Keypoint coordinate data:

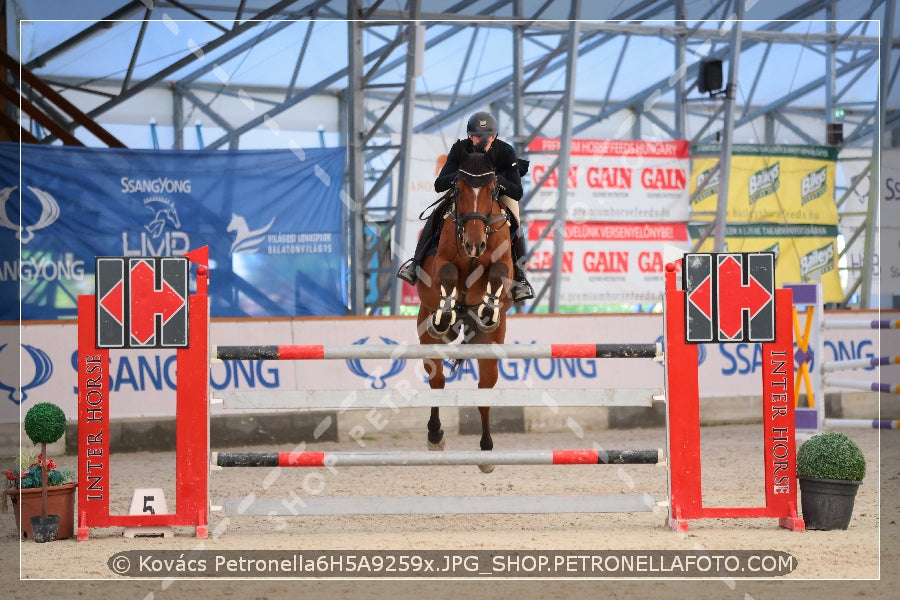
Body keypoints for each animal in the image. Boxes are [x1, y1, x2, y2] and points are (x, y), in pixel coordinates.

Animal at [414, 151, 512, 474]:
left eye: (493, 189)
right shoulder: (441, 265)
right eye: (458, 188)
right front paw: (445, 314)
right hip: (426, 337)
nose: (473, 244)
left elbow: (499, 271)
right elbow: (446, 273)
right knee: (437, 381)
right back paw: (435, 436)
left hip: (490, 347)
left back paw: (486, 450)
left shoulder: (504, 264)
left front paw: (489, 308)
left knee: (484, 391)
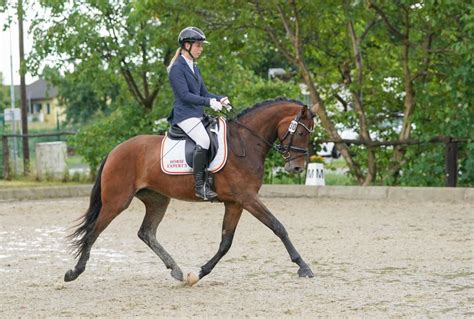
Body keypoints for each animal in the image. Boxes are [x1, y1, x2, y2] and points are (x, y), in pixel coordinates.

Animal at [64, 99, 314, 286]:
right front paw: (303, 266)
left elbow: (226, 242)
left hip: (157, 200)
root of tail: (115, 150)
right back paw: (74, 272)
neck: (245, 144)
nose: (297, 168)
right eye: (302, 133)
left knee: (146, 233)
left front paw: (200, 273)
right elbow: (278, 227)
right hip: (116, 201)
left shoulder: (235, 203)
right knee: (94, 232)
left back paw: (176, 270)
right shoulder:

__Problem to work on__
For every line above that holds the word "elbow", report the whole line.

__Reply__
left elbow: (499, 271)
right elbow: (446, 273)
left elbow: (226, 242)
right elbow: (278, 227)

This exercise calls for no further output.